-- Record set follows --
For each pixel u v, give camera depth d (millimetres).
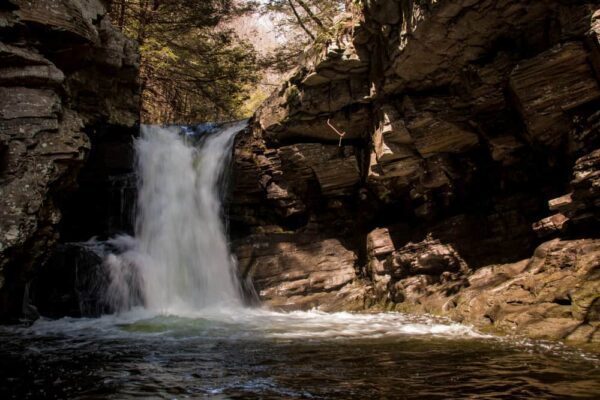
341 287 12711
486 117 10109
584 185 8039
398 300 11305
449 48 9320
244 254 13234
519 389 4531
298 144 12750
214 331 8594
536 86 8672
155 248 13047
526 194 10328
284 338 7773
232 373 5414
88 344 7328
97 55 10797
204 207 14336
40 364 5953
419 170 11258
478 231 10828
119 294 11359
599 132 8094
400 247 12133
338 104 11664
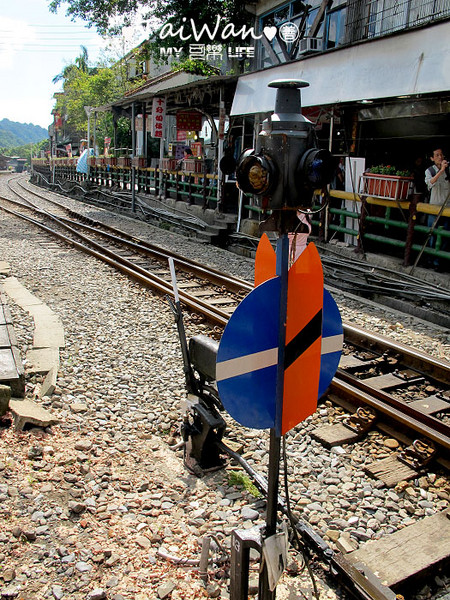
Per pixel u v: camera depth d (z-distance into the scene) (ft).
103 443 13.98
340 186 41.57
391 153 42.27
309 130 6.85
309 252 6.97
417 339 23.48
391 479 12.86
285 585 9.66
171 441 14.32
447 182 30.94
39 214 70.59
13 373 15.85
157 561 10.02
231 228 51.26
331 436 14.67
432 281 30.83
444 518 11.46
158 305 27.81
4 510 11.11
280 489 12.39
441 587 10.25
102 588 9.30
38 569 9.67
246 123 57.26
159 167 72.95
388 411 14.97
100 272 35.50
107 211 75.87
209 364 12.16
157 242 48.62
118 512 11.28
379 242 38.91
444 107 30.78
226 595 9.29
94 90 128.77
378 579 9.53
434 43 27.99
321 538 10.39
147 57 77.15
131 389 17.47
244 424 6.91
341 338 7.80
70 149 156.87
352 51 33.83
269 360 6.97
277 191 6.82
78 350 20.74
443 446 13.43
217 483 12.50
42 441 13.84
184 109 72.18
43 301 27.96
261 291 6.74
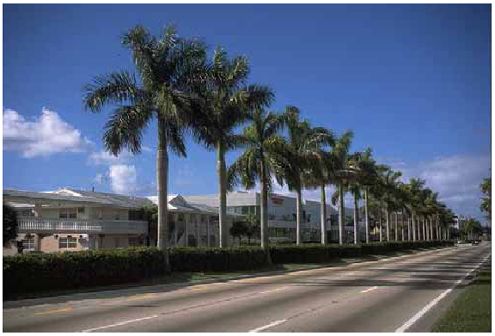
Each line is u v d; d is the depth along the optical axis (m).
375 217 133.12
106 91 26.61
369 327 11.94
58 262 20.47
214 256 31.05
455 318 11.95
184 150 28.36
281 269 35.53
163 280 25.17
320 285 23.50
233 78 30.06
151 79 27.03
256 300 17.45
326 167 47.47
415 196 114.19
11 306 16.34
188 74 27.42
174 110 25.72
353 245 57.25
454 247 116.88
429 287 22.09
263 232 37.97
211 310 14.91
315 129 45.66
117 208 54.56
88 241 48.16
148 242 56.62
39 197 45.78
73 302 17.38
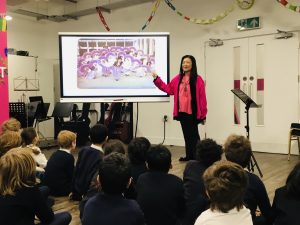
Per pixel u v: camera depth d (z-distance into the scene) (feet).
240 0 20.45
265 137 20.15
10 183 5.59
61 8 29.99
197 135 16.56
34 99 24.63
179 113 16.30
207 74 22.38
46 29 31.78
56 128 25.77
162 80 16.99
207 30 22.21
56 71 30.60
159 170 6.70
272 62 19.72
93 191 7.73
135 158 7.81
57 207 10.65
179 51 23.57
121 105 24.00
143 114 25.72
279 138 19.66
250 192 6.24
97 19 28.22
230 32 21.26
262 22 19.93
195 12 22.62
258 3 19.99
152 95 17.38
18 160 5.68
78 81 17.19
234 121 21.36
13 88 26.63
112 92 17.30
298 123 17.98
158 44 17.29
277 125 19.71
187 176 7.48
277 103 19.66
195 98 16.03
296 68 18.88
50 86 29.71
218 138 22.06
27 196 5.69
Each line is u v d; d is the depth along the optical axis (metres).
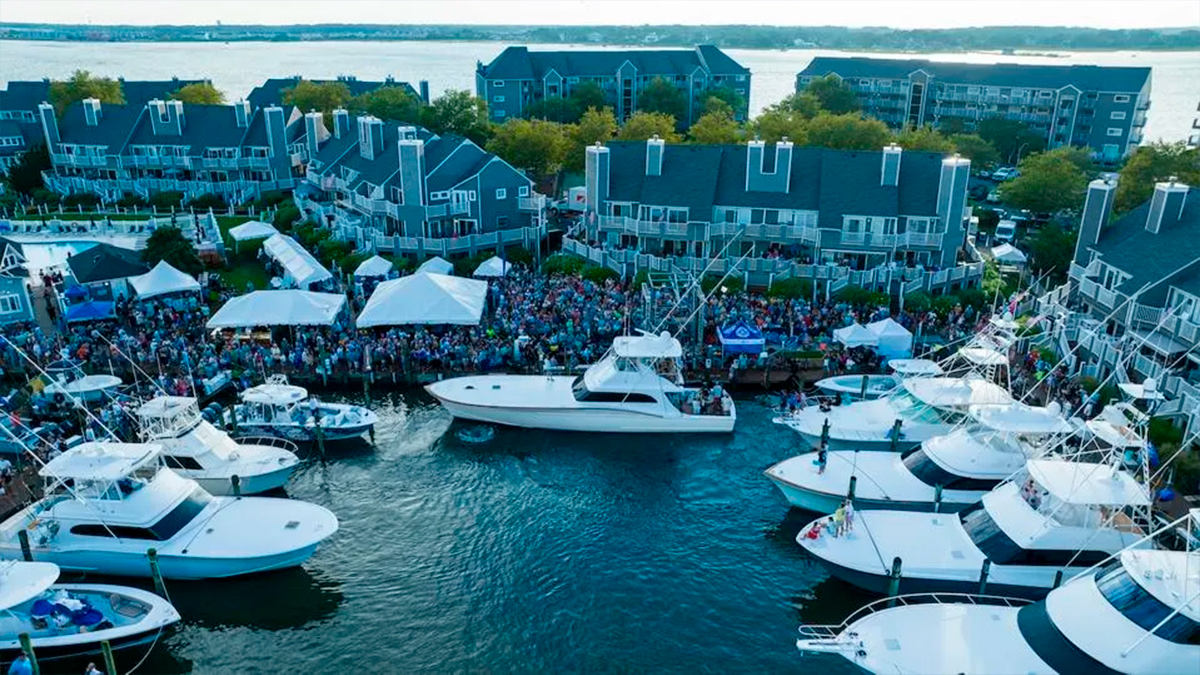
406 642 28.39
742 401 46.19
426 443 41.75
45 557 29.69
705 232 64.50
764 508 36.59
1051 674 23.34
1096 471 29.14
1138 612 23.27
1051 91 126.00
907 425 38.34
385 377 47.25
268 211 86.94
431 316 49.06
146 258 59.84
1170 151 82.50
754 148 65.12
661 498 37.22
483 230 72.50
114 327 52.28
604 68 144.62
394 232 71.94
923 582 28.53
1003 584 28.09
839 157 66.69
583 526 35.12
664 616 29.72
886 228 62.53
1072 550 28.14
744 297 56.75
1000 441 33.62
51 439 38.47
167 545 29.97
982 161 110.75
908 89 141.25
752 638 28.72
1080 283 51.69
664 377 42.84
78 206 91.50
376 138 80.31
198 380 45.38
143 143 96.62
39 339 48.91
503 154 96.12
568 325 49.97
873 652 24.61
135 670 27.12
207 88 127.50
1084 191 84.12
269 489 36.66
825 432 36.44
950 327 53.09
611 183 68.38
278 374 46.66
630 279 62.28
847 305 55.03
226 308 49.09
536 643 28.36
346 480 38.31
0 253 57.03
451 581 31.53
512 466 39.69
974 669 23.75
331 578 31.62
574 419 42.09
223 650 28.06
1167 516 32.22
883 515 31.45
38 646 25.42
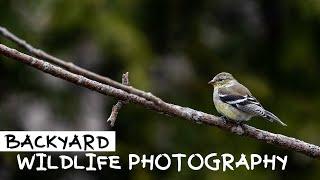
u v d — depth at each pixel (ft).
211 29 41.04
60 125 38.27
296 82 39.91
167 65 38.63
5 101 38.37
-- Record set concluded --
» What you are asked to do: Exact copy, no pictures: please print every record above as written.

» Answer area:
For each pixel u v, give camera depth d (millimetres).
341 287 12711
486 117 10109
584 185 8039
398 300 11305
449 48 9320
244 254 13234
519 389 4531
298 144 12750
214 331 8594
536 86 8672
155 248 13047
526 194 10328
284 338 7773
232 373 5414
88 344 7328
97 55 10797
204 207 14336
40 364 5953
419 170 11258
478 231 10828
119 294 11359
599 132 8094
400 247 12133
338 104 11664
Per pixel u v: camera depth d (z-distance into the scene) (ft).
103 443 13.98
340 186 41.57
391 153 42.27
309 130 6.85
309 252 6.97
417 339 23.48
391 479 12.86
285 585 9.66
171 441 14.32
447 182 30.94
39 214 70.59
13 373 15.85
157 561 10.02
231 228 51.26
331 436 14.67
432 281 30.83
444 518 11.46
158 305 27.81
4 510 11.11
280 489 12.39
441 587 10.25
102 588 9.30
38 569 9.67
246 123 57.26
159 167 72.95
388 411 14.97
100 272 35.50
107 211 75.87
209 364 12.16
157 242 48.62
118 512 11.28
379 242 38.91
444 107 30.78
226 595 9.29
94 90 128.77
378 579 9.53
434 43 27.99
321 538 10.39
147 57 77.15
131 389 17.47
244 424 6.91
341 338 7.80
70 149 156.87
352 51 33.83
269 360 6.97
277 191 6.82
78 350 20.74
443 446 13.43
217 483 12.50
42 441 13.84
184 109 72.18
43 301 27.96
261 291 6.74
Each line is u v d; d is the depth along the optical axis (m).
375 217 133.12
106 91 26.61
369 327 11.94
58 262 20.47
214 256 31.05
455 318 11.95
184 150 28.36
281 269 35.53
163 280 25.17
320 285 23.50
233 78 30.06
151 79 27.03
256 300 17.45
326 167 47.47
415 196 114.19
11 306 16.34
188 74 27.42
174 110 25.72
353 245 57.25
454 247 116.88
429 287 22.09
263 232 37.97
211 310 14.91
315 129 45.66
117 208 54.56
88 241 48.16
148 242 56.62
39 197 45.78
73 302 17.38
Per pixel u v: camera depth d (z-distance into the scene) (feet).
240 0 20.45
265 137 20.15
10 183 5.59
61 8 29.99
197 135 16.56
34 99 24.63
179 113 16.30
207 74 22.38
46 29 31.78
56 128 25.77
162 80 16.99
207 30 22.21
56 71 30.60
159 170 6.70
272 62 19.72
93 191 7.73
135 158 7.81
57 207 10.65
179 51 23.57
121 105 24.00
143 114 25.72
279 138 19.66
250 192 6.24
97 19 28.22
230 32 21.26
262 22 19.93
195 12 22.62
258 3 19.99
152 95 17.38
18 160 5.68
78 81 17.19
234 121 21.36
13 88 26.63
112 92 17.30
298 123 17.98
158 44 17.29
277 125 19.71
187 176 7.48
277 103 19.66
195 98 16.03
296 68 18.88
50 86 29.71
218 138 22.06
27 196 5.69
Each line is u v d; d is the depth along the optical axis (metres).
406 642 28.39
742 401 46.19
426 443 41.75
45 557 29.69
705 232 64.50
764 508 36.59
1051 674 23.34
1096 471 29.14
1138 612 23.27
1051 91 126.00
907 425 38.34
385 377 47.25
268 211 86.94
431 316 49.06
146 258 59.84
1170 151 82.50
754 148 65.12
661 498 37.22
483 230 72.50
114 327 52.28
604 68 144.62
394 232 71.94
923 582 28.53
1003 584 28.09
839 157 66.69
583 526 35.12
664 616 29.72
886 228 62.53
1072 550 28.14
744 297 56.75
1000 441 33.62
51 439 38.47
167 545 29.97
982 161 110.75
908 89 141.25
752 638 28.72
1080 283 51.69
664 377 42.84
78 206 91.50
376 138 80.31
198 380 45.38
143 143 96.62
39 339 48.91
503 154 96.12
568 325 49.97
873 652 24.61
135 670 27.12
207 88 127.50
1084 191 84.12
269 489 36.66
825 432 36.44
950 327 53.09
611 183 68.38
278 374 46.66
630 279 62.28
847 305 55.03
226 308 49.09
536 643 28.36
346 480 38.31
0 253 57.03
451 581 31.53
512 466 39.69
974 669 23.75
331 578 31.62
574 419 42.09
223 650 28.06
1167 516 32.22
883 515 31.45
38 646 25.42
u v d — depth at each pixel (ft).
211 29 41.04
60 125 38.27
296 82 39.91
167 65 38.63
5 101 38.37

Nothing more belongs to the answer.